Directions: For each line below that holds the word "debt", make a copy.

Records contained in a dataset:
——————

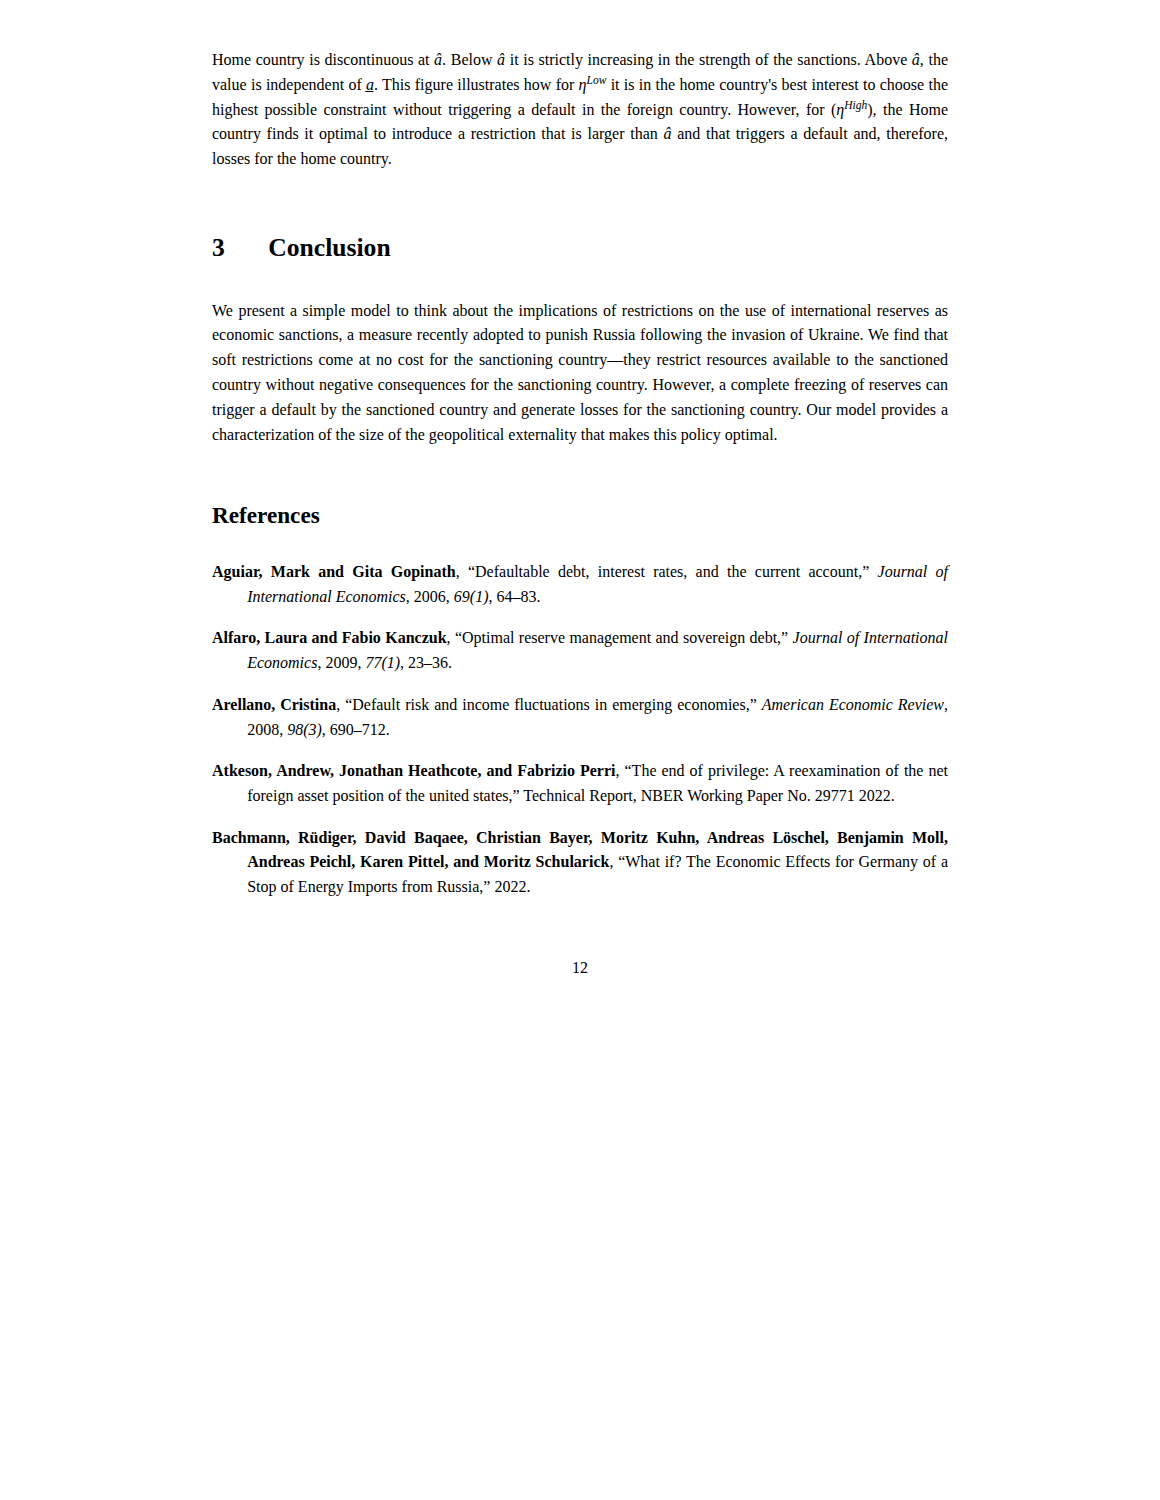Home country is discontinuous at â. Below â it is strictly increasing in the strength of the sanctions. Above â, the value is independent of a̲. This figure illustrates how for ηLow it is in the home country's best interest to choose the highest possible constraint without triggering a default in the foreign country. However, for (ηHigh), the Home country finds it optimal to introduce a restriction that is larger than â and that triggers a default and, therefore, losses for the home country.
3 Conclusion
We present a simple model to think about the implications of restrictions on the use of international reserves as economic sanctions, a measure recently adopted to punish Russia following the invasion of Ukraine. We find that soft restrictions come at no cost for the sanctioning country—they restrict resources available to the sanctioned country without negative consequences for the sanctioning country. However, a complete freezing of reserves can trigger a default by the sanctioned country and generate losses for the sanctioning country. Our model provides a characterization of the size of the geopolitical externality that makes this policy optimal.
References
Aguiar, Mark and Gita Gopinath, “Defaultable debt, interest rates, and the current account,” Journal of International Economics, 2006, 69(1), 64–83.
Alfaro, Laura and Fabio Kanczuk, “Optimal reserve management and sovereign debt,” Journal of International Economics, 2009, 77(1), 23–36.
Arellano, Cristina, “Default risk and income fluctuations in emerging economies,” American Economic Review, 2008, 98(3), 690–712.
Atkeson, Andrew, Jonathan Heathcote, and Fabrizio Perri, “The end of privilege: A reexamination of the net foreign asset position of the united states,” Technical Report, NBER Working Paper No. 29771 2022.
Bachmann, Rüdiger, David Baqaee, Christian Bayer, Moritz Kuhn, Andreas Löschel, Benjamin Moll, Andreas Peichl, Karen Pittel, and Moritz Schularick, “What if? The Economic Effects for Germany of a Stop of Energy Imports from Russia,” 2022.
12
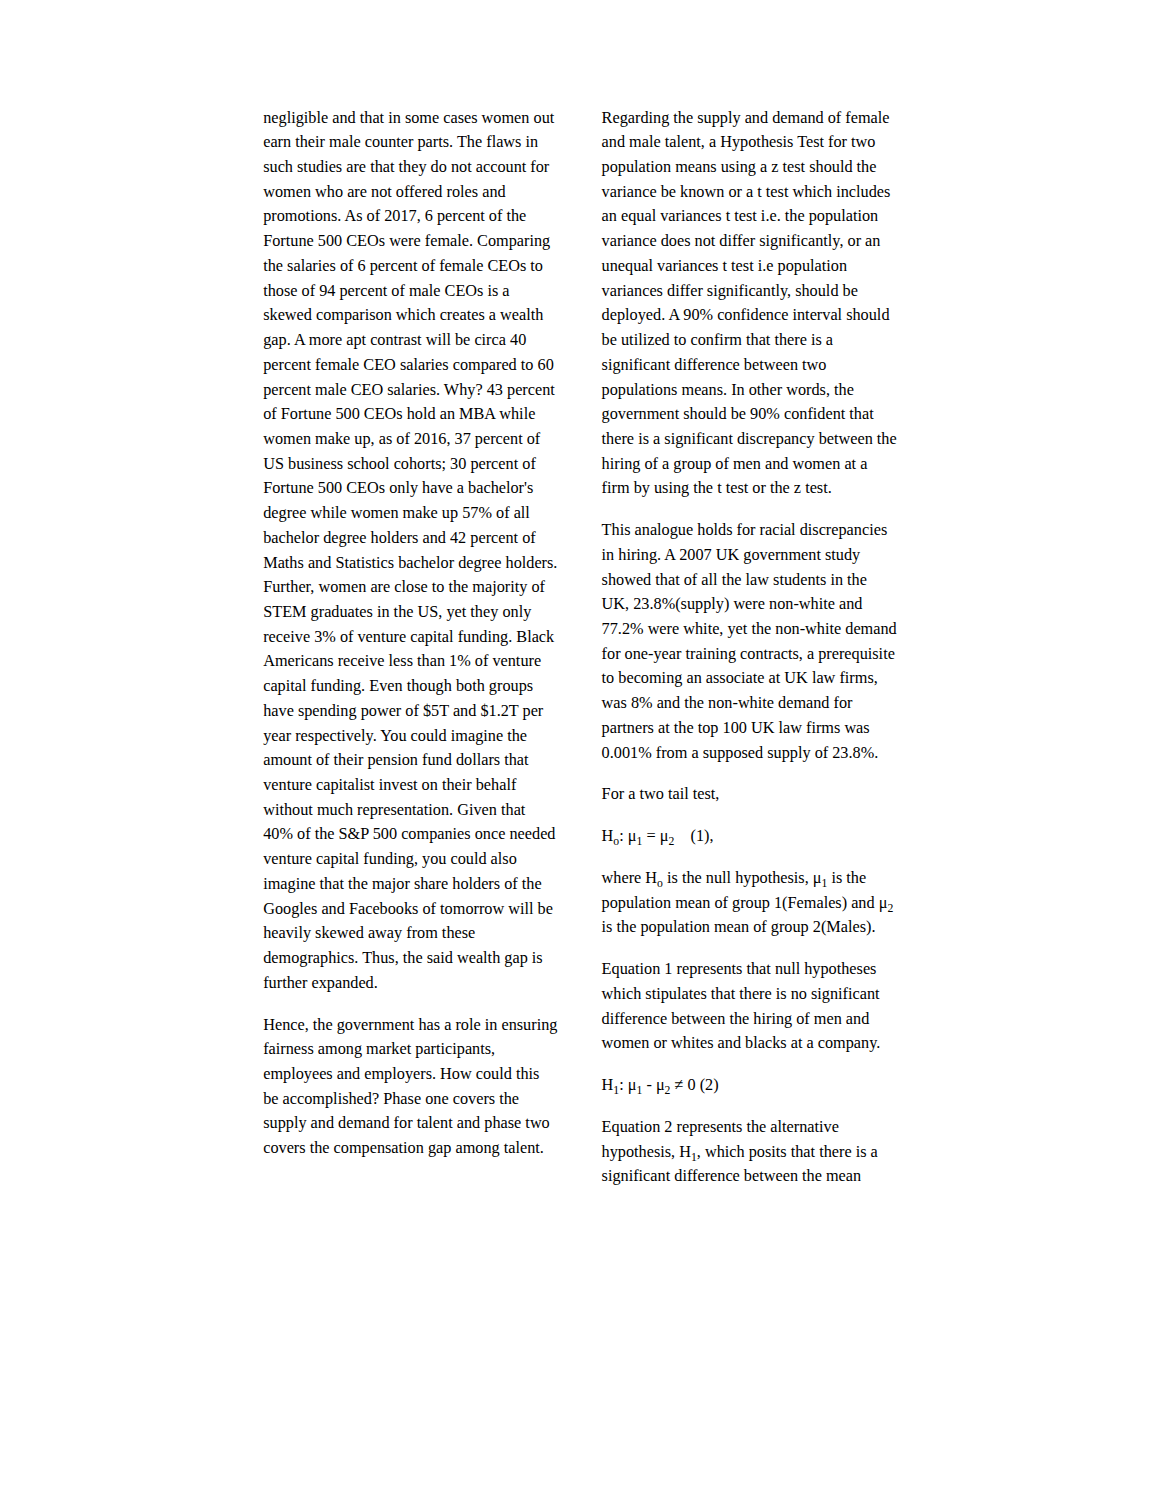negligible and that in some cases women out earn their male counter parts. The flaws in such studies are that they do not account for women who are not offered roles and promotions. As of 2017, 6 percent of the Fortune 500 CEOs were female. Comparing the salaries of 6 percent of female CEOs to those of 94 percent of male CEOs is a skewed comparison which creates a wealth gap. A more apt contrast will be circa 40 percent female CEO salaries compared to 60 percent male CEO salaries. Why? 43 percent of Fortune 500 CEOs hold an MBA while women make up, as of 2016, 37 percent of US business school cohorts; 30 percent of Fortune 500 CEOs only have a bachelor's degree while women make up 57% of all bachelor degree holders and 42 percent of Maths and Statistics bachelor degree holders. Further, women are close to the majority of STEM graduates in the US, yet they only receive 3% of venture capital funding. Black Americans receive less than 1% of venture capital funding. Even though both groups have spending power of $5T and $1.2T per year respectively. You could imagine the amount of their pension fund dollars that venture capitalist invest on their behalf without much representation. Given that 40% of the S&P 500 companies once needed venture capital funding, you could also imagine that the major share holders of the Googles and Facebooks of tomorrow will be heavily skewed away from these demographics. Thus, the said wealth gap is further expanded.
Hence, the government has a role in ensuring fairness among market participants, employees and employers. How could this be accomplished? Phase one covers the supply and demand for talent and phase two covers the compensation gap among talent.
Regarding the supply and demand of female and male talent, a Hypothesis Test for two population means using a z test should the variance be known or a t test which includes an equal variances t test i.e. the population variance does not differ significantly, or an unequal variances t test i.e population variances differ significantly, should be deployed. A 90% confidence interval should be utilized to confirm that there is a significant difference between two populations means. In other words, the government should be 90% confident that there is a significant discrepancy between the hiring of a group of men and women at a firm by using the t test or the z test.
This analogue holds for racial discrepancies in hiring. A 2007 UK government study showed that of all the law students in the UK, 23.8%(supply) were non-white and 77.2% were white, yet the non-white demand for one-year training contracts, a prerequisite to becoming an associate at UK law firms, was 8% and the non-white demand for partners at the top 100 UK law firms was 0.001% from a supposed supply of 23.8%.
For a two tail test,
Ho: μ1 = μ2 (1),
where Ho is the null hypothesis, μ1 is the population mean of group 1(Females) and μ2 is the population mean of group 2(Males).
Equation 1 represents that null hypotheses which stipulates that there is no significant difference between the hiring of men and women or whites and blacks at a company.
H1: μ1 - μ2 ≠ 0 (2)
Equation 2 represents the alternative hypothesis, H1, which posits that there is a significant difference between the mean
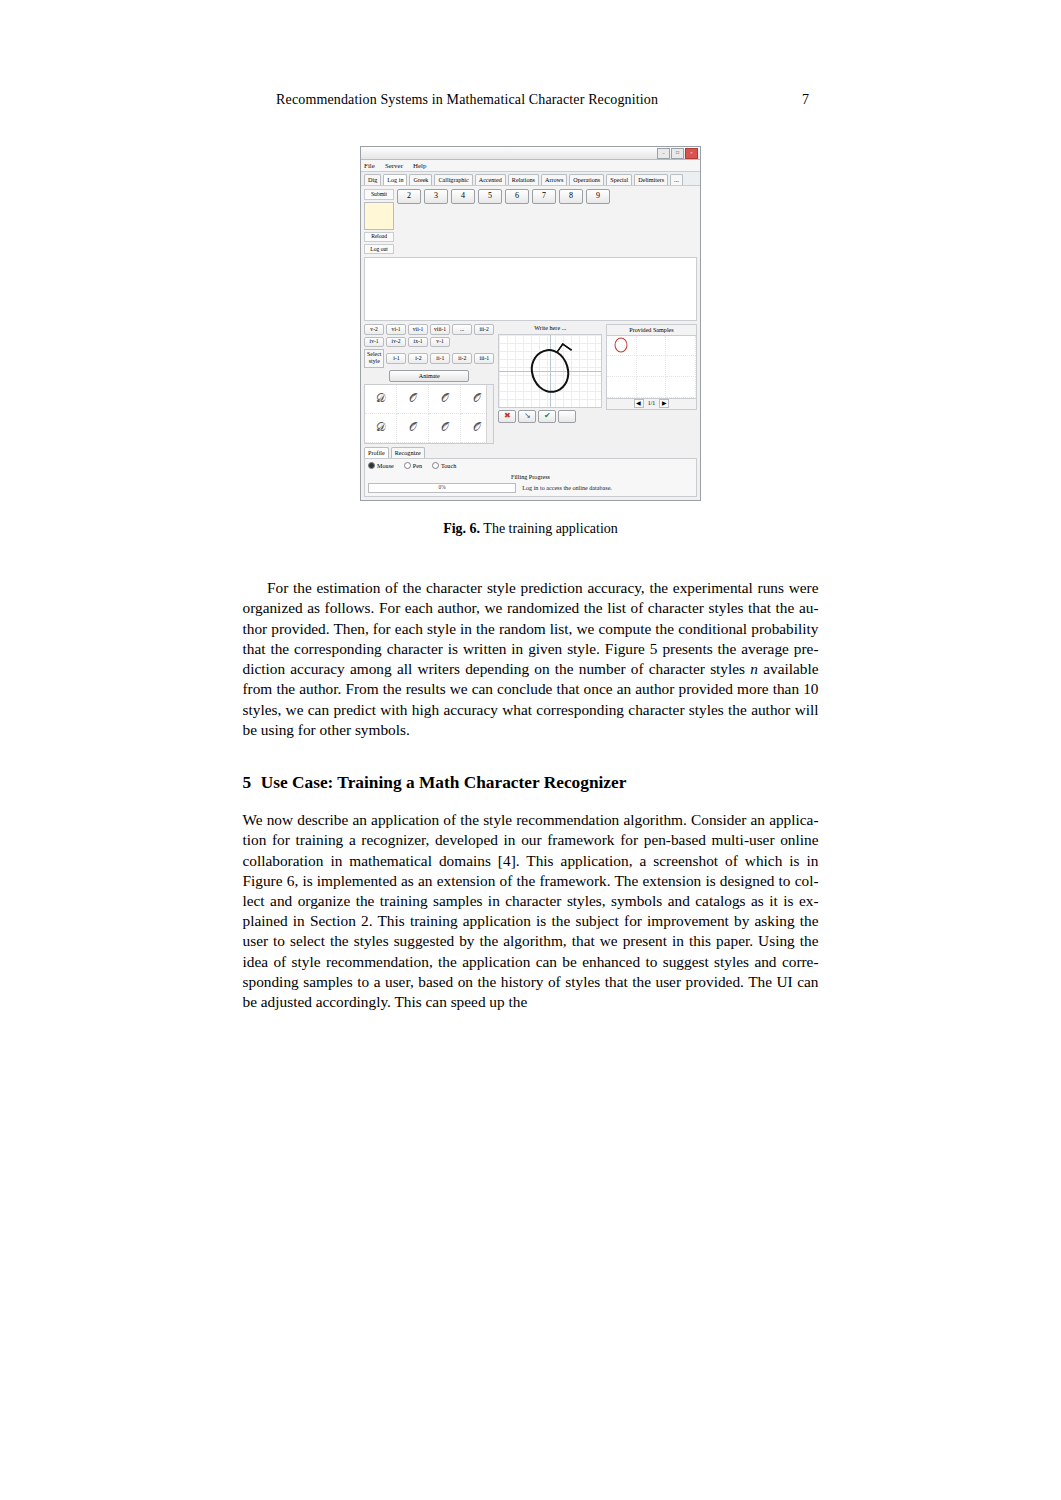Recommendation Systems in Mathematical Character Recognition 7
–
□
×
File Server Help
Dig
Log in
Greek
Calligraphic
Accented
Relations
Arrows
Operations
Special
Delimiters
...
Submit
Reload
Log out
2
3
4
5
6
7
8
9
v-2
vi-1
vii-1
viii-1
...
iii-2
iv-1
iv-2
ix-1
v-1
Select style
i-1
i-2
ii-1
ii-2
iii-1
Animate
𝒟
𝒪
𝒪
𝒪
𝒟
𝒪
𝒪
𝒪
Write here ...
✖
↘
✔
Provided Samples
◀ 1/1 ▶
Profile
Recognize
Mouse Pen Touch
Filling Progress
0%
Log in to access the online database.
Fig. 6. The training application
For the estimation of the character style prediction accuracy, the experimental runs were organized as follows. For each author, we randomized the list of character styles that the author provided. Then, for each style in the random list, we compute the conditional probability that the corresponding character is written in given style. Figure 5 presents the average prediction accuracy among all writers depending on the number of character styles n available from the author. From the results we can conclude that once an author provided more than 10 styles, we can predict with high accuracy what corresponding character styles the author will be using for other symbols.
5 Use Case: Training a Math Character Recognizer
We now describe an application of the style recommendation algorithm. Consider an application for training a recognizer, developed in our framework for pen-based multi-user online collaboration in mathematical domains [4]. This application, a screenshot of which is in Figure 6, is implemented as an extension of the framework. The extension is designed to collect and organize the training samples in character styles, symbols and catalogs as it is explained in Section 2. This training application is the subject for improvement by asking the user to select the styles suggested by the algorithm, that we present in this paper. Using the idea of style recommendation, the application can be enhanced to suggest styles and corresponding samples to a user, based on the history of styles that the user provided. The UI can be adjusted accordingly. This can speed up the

——————

Answer area:
Aguiar, Mark and Gita Gopinath, “Defaultable debt, interest rates, and the current account,” Journal of International Economics, 2006, 69(1), 64–83.
Alfaro, Laura and Fabio Kanczuk, “Optimal reserve management and sovereign debt,” Journal of International Economics, 2009, 77(1), 23–36.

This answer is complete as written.